Gu Hai, após ajudar Li Nong a se levantar, endireitou-se como um bambu no inverno e declarou: "Eu não só vou voltar vivo, como trarei uma fortuna comigo!" Suas palavras caíram sobre a multidão com o peso de uma montanha; Hua Ke ergueu o queixo, orgulhosa.
"Ha ha ha!" O rosto sério dos dois, para os outros, era motivo de piada. As gargalhadas aumentaram, cada vez mais estridentes. Hua Ke cerrou os punhos, controlando o ímpeto de atacar.
"Quem vai lá nunca volta vitorioso!", disse Wang San'er, como quem dita uma verdade universal. "Se voltarem ricos, eu os chamo de pai e mãe!" Não cogitava outra possibilidade. Alguém completou: "E eu vou chamá-los de avós!" As risadas ecoaram pelo mercado.
Hua Ke, em vez de se irritar, abriu um sorriso radiante, sentindo-se como se ganhasse uma legião de filhos e netos. Respondeu: "Combinado! Quem voltar atrás é neto de todos!" Wang San'er, ainda zombando, reforçou: "Está certo! Sigam sempre a leste, até o fim da estrada. Se voltarem, eu os chamo de pai e mãe, ha ha ha!"
Após o escárnio, Gu Hai sacou o bastão e, encarando o vento, avisou: "Lavem bem a boca, ou vão cheirar mal ao nos chamar de pai e mãe!" E partiram para o leste, sumindo em meio às risadas.
Logo, conforme as indicações, pararam diante de uma mansão majestosa. Sobre o grande portão fechado, pendia o letreiro "Mansão dos Imortais Reunidos". Os telhados, em camadas, pareciam montanhas distantes, sem fim à vista. Os muros altos superavam até as árvores centenárias.
Gu Hai bateu à porta. Um homem de trinta e poucos anos, chamado Zhao Nan'an, empunhando uma espada de pedra azul, abriu e examinou os dois com desdém. Falou, arrogante: "O que procuram aqui?"
Gu Hai respondeu com cortesia: "Viemos desafiar, em troca de algum dinheiro para viagem." Zhao Nan'an, com olhar entediado, perguntou: "Qual o seu nível de cultivo?" "Nível Pedra Azul." Zhao Nan'an se surpreendeu; tão jovem e já igual a ele.
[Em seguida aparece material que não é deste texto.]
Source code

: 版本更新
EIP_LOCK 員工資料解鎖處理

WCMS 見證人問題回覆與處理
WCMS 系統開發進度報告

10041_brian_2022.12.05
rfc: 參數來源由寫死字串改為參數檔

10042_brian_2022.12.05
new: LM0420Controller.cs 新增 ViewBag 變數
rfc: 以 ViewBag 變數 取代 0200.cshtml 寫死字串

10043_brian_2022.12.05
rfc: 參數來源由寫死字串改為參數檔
Perguntou: "Há quanto tempo alcançou este nível?" "Apenas há um ano." O homem esboçou um sorriso sarcástico e fez sinal para que se retirassem: "Voltem para casa."
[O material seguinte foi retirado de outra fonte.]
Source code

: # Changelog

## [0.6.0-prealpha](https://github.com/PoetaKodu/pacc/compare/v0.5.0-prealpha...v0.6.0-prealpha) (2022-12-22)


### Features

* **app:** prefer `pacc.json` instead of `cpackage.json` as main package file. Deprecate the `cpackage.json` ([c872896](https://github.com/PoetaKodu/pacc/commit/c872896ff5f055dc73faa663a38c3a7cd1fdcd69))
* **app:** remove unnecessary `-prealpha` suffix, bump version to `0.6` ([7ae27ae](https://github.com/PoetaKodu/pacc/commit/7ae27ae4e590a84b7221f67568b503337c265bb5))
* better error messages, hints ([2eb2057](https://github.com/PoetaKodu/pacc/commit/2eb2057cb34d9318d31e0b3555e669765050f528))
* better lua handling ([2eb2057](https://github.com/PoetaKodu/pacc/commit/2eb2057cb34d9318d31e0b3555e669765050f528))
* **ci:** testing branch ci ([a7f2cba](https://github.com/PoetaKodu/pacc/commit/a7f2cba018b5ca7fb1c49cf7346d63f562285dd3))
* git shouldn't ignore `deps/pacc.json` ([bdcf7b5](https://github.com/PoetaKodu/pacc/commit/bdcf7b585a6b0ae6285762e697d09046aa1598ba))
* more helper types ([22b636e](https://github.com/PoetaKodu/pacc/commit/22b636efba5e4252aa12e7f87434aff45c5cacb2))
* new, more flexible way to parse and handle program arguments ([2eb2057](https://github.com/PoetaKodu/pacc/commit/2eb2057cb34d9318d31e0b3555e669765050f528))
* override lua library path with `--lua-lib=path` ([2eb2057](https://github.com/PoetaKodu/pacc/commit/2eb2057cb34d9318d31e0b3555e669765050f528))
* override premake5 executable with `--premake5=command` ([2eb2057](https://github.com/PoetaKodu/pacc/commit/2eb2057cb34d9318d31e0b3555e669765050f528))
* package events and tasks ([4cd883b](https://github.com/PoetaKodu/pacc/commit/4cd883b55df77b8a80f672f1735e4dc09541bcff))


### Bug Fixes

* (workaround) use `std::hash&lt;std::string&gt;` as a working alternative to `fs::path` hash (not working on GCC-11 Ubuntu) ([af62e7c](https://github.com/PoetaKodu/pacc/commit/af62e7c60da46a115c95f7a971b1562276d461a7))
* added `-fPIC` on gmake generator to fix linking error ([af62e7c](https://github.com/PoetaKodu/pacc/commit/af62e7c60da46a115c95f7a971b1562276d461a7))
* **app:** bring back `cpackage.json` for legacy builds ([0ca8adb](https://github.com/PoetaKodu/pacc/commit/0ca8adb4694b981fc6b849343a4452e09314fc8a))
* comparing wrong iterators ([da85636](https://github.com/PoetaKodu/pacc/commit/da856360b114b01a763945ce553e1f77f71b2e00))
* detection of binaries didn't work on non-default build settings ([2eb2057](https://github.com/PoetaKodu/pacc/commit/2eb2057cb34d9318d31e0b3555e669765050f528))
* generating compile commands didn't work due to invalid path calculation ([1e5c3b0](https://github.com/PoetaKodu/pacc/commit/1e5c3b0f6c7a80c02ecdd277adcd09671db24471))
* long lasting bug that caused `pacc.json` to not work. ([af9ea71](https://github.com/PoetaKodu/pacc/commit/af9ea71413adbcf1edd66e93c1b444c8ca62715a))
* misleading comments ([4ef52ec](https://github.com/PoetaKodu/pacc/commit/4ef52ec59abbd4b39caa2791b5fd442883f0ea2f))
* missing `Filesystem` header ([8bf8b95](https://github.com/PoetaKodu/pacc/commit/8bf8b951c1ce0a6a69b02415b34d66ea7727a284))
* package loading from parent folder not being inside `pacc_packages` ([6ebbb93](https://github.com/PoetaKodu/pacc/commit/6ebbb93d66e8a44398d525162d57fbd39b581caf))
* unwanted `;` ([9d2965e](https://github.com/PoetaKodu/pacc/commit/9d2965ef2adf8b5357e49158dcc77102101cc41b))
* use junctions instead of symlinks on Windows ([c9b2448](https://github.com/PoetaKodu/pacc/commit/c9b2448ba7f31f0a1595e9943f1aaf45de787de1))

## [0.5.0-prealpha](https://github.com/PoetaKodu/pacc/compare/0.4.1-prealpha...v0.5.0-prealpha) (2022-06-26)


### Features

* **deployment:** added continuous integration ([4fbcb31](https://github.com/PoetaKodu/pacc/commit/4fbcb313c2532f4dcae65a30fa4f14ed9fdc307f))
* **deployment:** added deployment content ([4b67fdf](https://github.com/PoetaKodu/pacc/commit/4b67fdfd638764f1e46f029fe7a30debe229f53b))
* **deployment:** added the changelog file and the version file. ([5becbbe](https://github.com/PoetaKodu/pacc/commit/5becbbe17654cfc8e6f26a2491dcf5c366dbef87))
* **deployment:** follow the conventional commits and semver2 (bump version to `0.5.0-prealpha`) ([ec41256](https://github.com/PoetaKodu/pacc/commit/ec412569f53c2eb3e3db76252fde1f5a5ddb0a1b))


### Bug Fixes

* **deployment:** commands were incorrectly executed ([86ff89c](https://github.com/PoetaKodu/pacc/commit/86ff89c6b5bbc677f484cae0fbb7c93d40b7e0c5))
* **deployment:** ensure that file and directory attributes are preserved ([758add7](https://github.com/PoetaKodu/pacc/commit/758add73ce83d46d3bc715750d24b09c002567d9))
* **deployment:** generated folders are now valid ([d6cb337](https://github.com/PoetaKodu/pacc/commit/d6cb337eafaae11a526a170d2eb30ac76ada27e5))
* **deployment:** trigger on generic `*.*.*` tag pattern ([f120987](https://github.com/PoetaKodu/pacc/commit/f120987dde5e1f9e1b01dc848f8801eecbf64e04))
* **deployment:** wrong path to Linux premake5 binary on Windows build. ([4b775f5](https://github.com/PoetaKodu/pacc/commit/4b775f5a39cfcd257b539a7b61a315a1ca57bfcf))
Surpresos, Gu Hai e Hua Ke questionaram: "Por quê?" Zhao Nan'an, impaciente, esclareceu: "Você está só no início do Nível Pedra Azul. Aqui, a maioria é de grau intermediário ou até de ápice. Um golpe de alguém intermediário basta para derrotar um iniciante. Vão embora!"
Mal sabia ele das habilidades especiais de Gu Hai, capaz de ignorar as diferenças de nível! E, tendo apostado com Wang San'er, não podiam recuar. Gu Hai insistiu: "Acredito que posso tentar. Deixe-me entrar." Zhao Nan'an irritou-se: "Não entendem o que digo? Não têm noção do próprio lugar, sumam daqui!"
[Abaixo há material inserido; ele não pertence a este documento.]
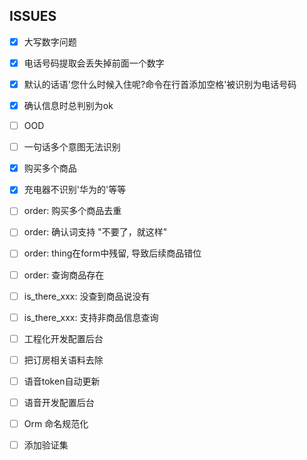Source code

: 

## ISSUES

- [x] 大写数字问题
- [x] 电话号码提取会丢失掉前面一个数字
- [x] 默认的话语'您什么时候入住呢?命令在行首添加空格'被识别为电话号码
- [x] 确认信息时总判别为ok

- [ ] OOD
- [ ] 一句话多个意图无法识别

- [x] 购买多个商品
- [x] 充电器不识别'华为的'等等
- [ ] order: 购买多个商品去重
- [ ] order: 确认词支持 "不要了，就这样"
- [ ] order: thing在form中残留, 导致后续商品错位
- [ ] order: 查询商品存在
- [ ] is_there_xxx: 没查到商品说没有
- [ ] is_there_xxx: 支持非商品信息查询

- [ ] 工程化开发配置后台
- [ ] 把订房相关语料去除

- [ ] 语音token自动更新
- [ ] 语音开发配置后台
- [ ] Orm 命名规范化

- [ ] 添加验证集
Hua Ke, ao ouvir o insulto, arregalou os olhos, querendo enfrentar Zhao Nan'an, mesmo sabendo que não teria chance. Gu Hai conteve-a e, educadamente, declarou: "Assumo as consequências, deixe-me entrar." Zhao Nan'an desembainhou a espada, que brilhou em dourado: "Estou neste nível há três anos e sou apenas porteiro. E você, quer desafiar?"
A espada faiscou; Zhao Nan'an, arrogante como um grou entre galinhas, proclamou: "Já matei tantos que tentaram invadir..." "Zun!" Um assobio cortou o vento; antes que terminasse de falar, o bastão de Gu Hai atingiu-lhe a boca tagarela.
O rosto de Zhao Nan'an, antes cheio de desdém, agora se retorcia, caindo desgovernado dentro de um tanque d’água. Estirado de costas, espumando pela boca, com o rosto inchado como o de um porco, mal conseguia terminar sua frase: "...gente assim..." E desmaiou antes mesmo de se dar conta do que acontecera.
Gu Hai, empunhando o bastão, entrou com Hua Ke. Ela, saltitando feito um coelhinho de jade, comentou alegre: "Só entrando na pancada mesmo!" Entre risos, adentraram a mansão. Assim, em meio a pequenas desavenças, a verdadeira luta entre vida e morte teve início, silenciosa.